§ Data for analysis
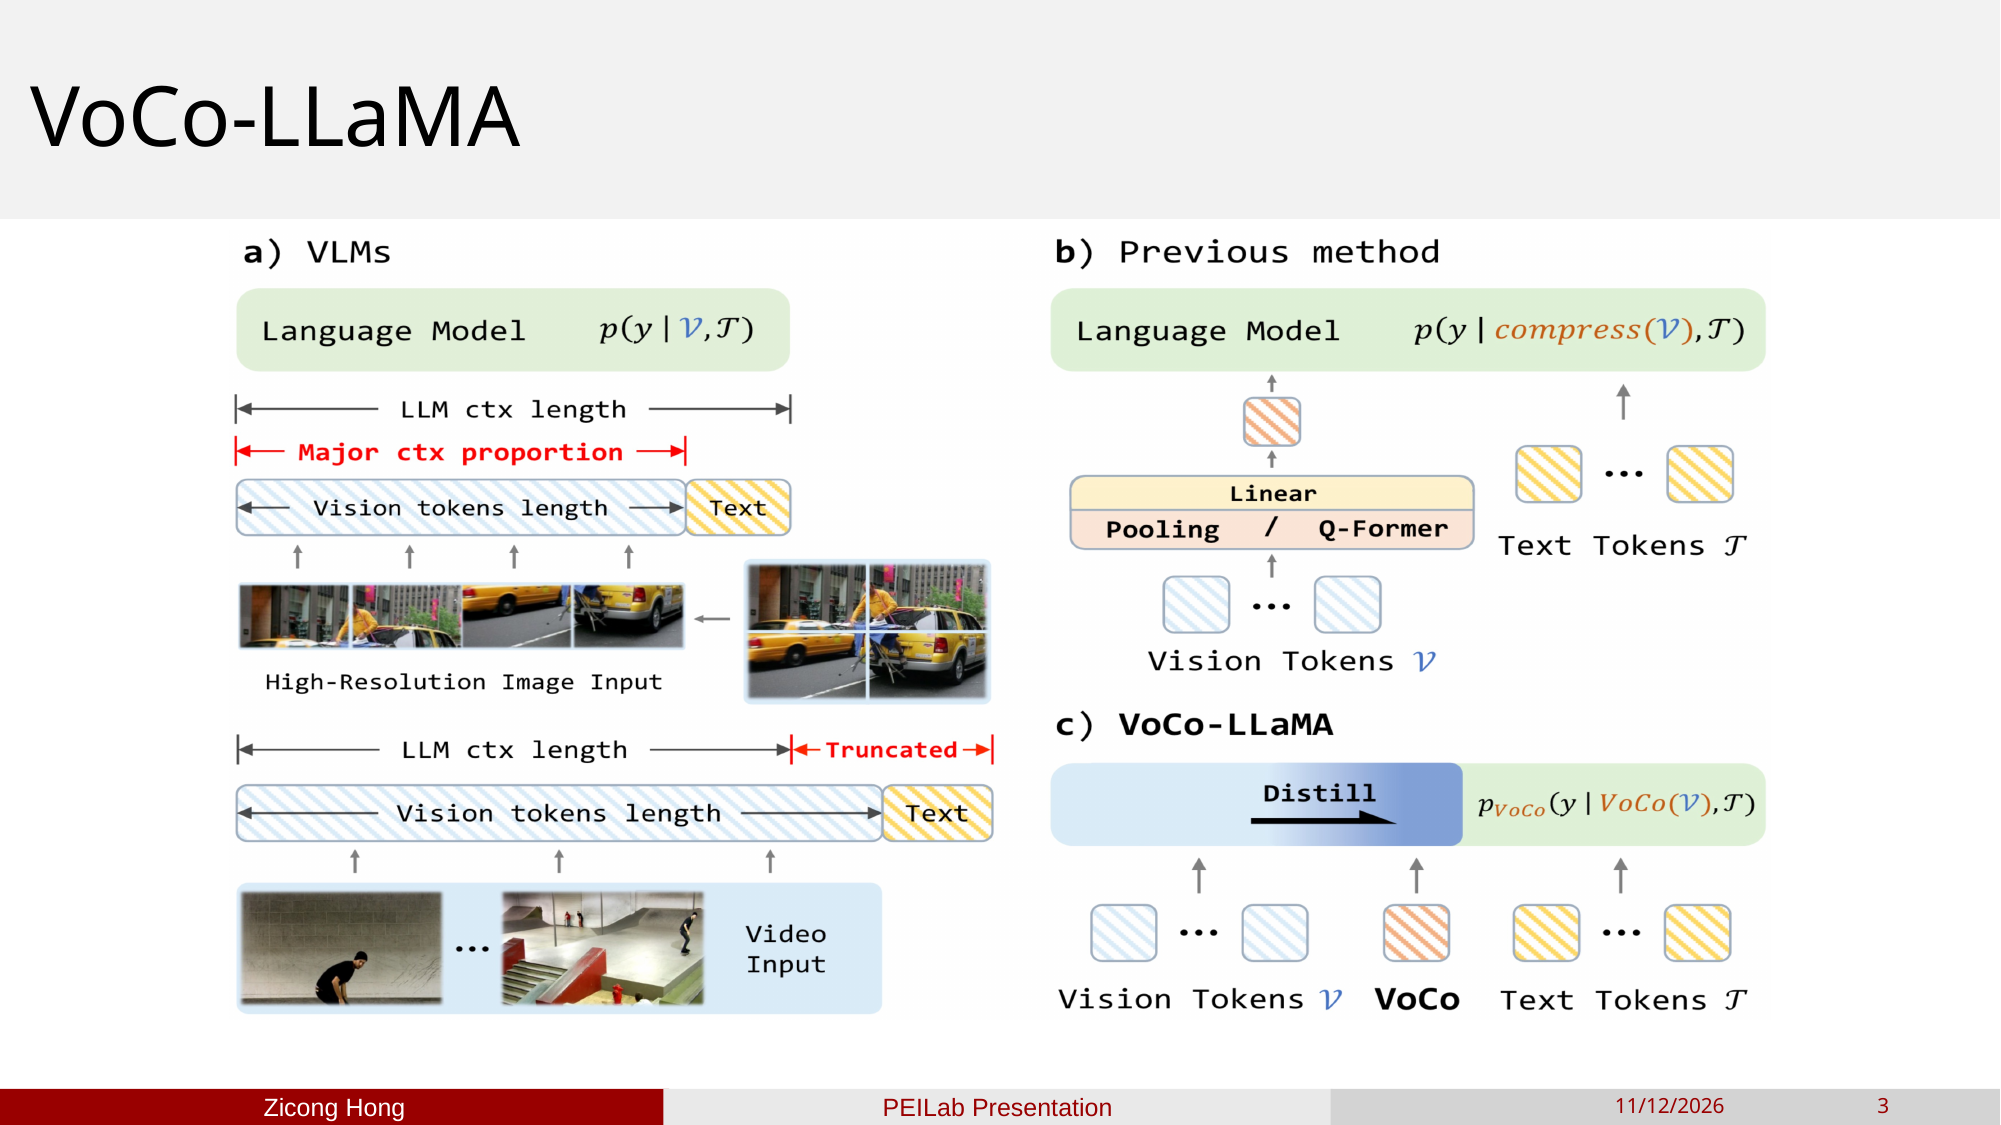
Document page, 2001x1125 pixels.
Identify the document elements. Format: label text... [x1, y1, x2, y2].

picture [229, 230, 1771, 1020]
title VoCo-LLaMA [15, 45, 1740, 194]
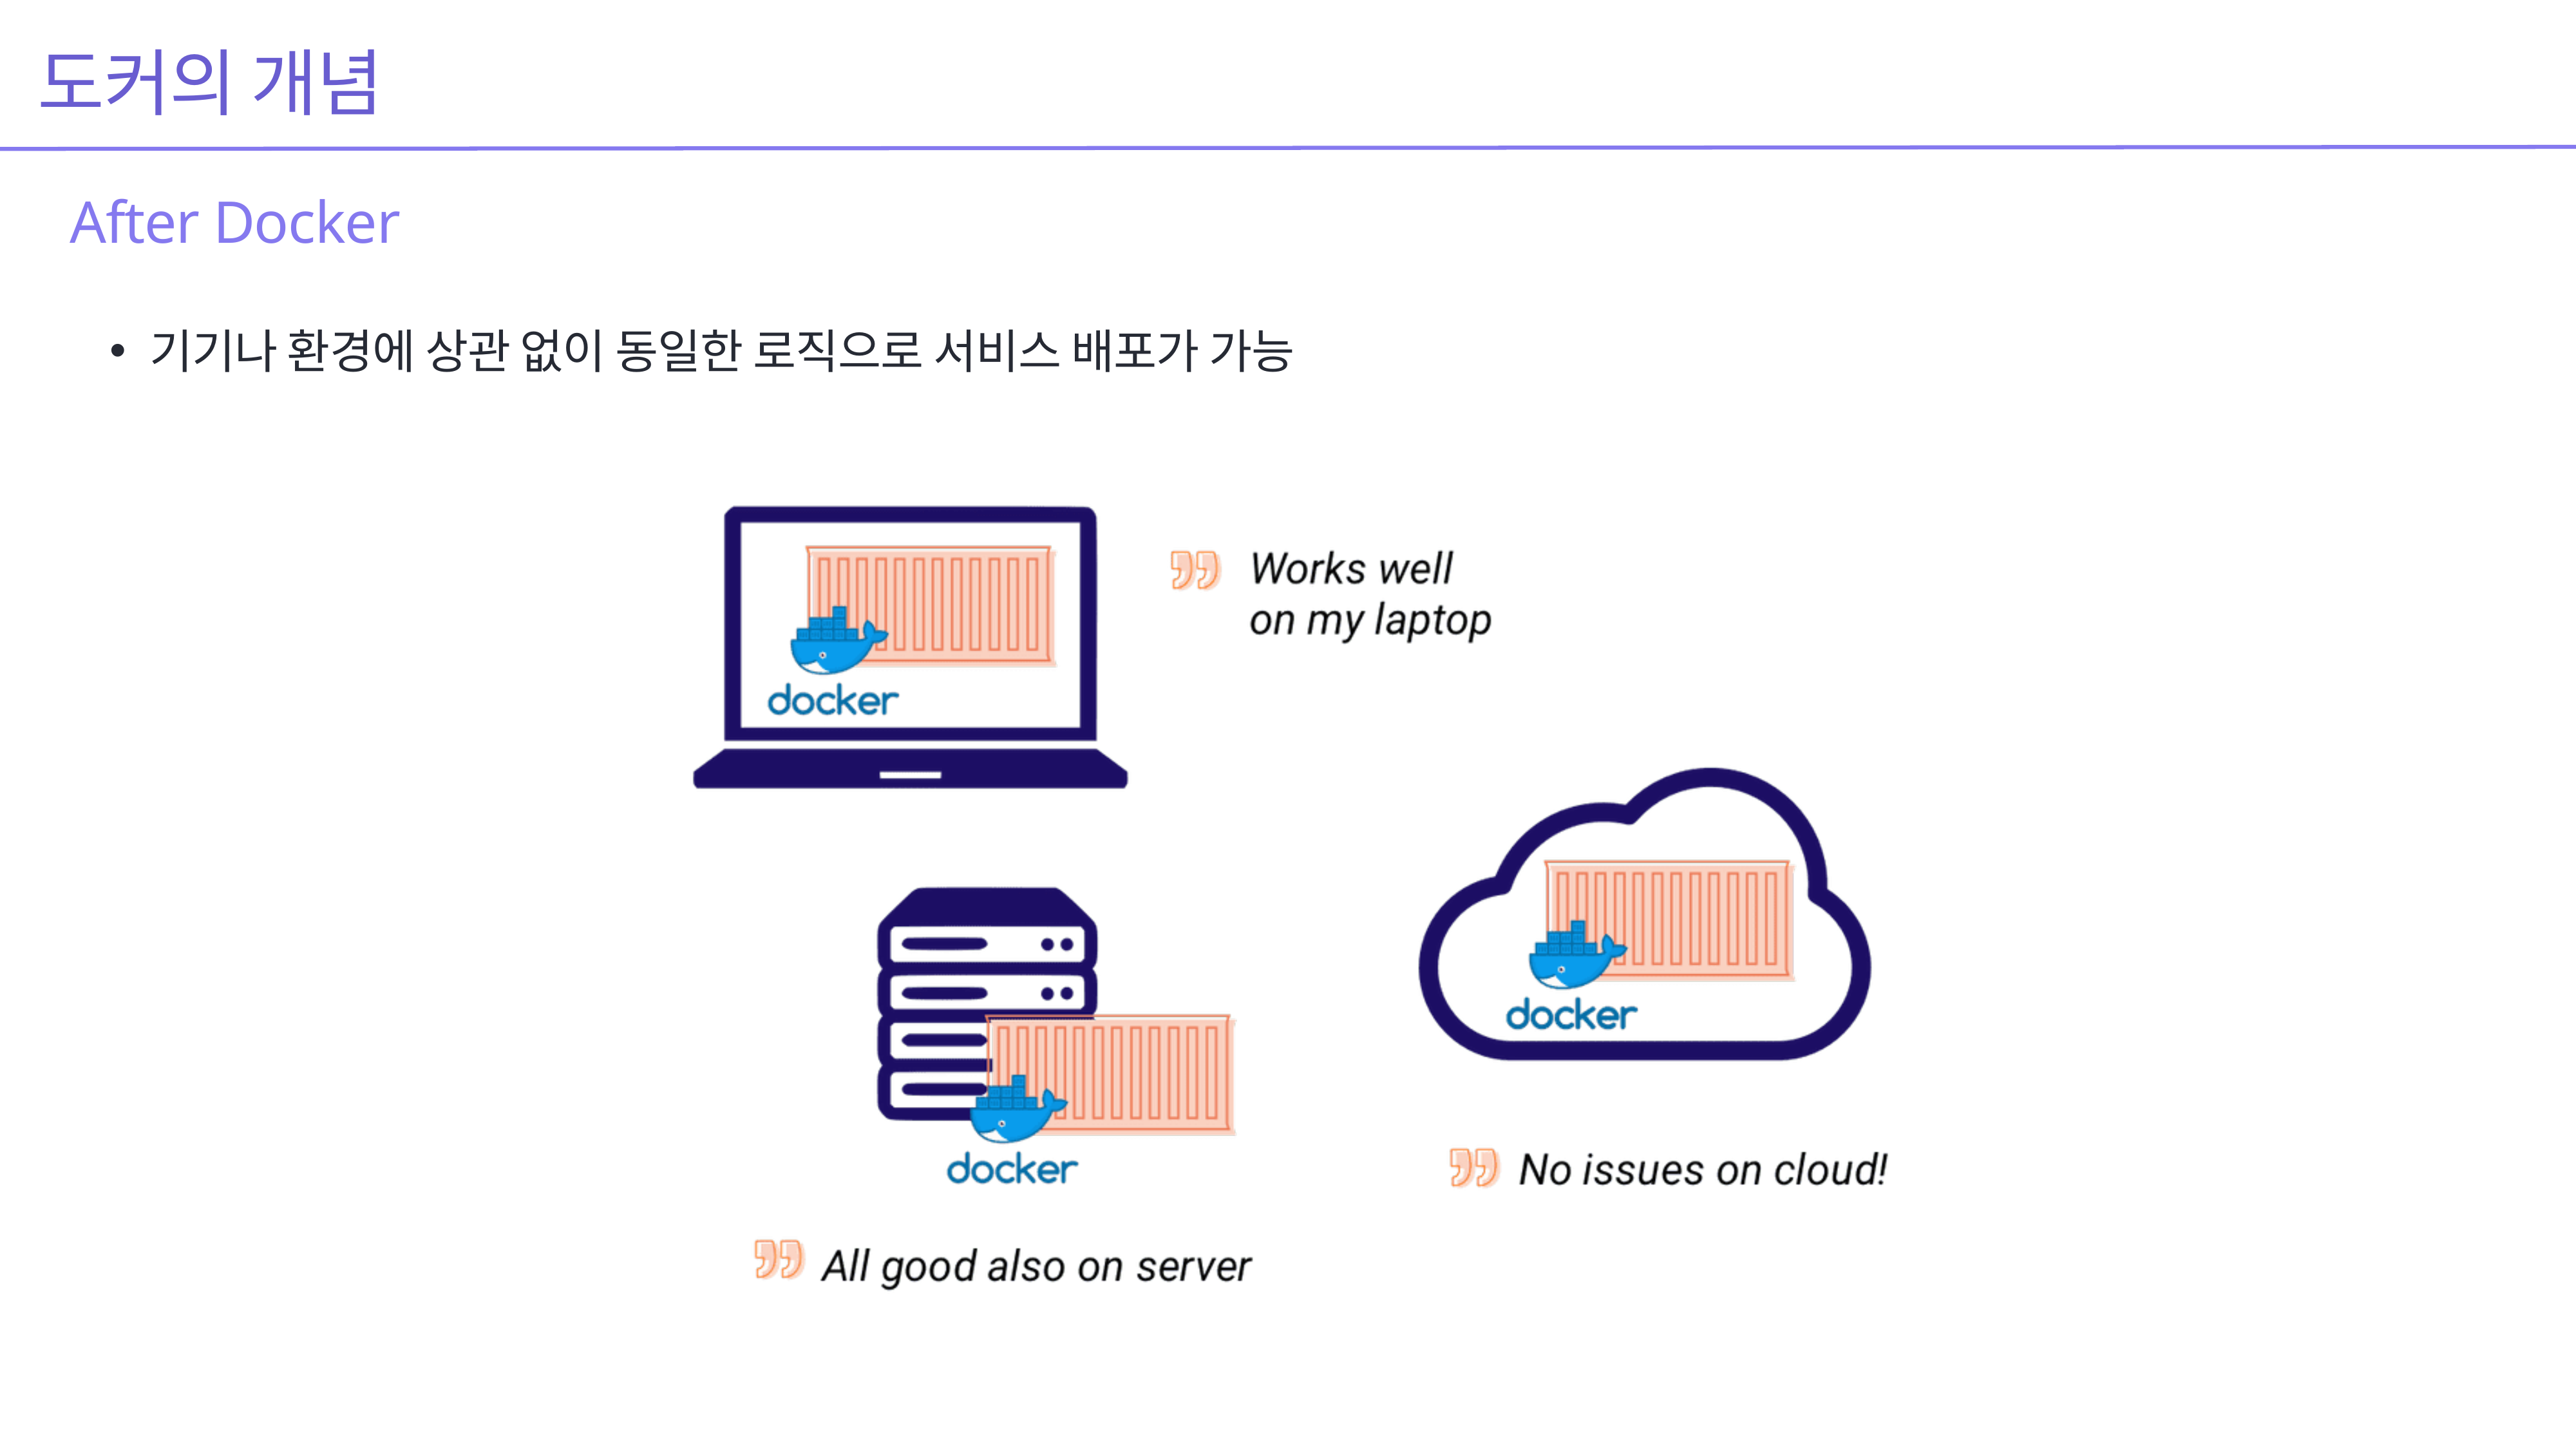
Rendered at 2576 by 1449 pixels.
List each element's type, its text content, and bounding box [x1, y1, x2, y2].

text_box 도커의 개념 [37, 15, 534, 124]
text_box After Docker [70, 168, 653, 255]
text_box 기기나 환경에 상관 없이 동일한 로직으로 서비스 배포가 가능 [70, 284, 1466, 379]
text_box [634, 459, 1942, 1372]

§ Problem statement
Tally the lines in the records that hold the word "pixels", and state only the resulting number.

§ The completed task
2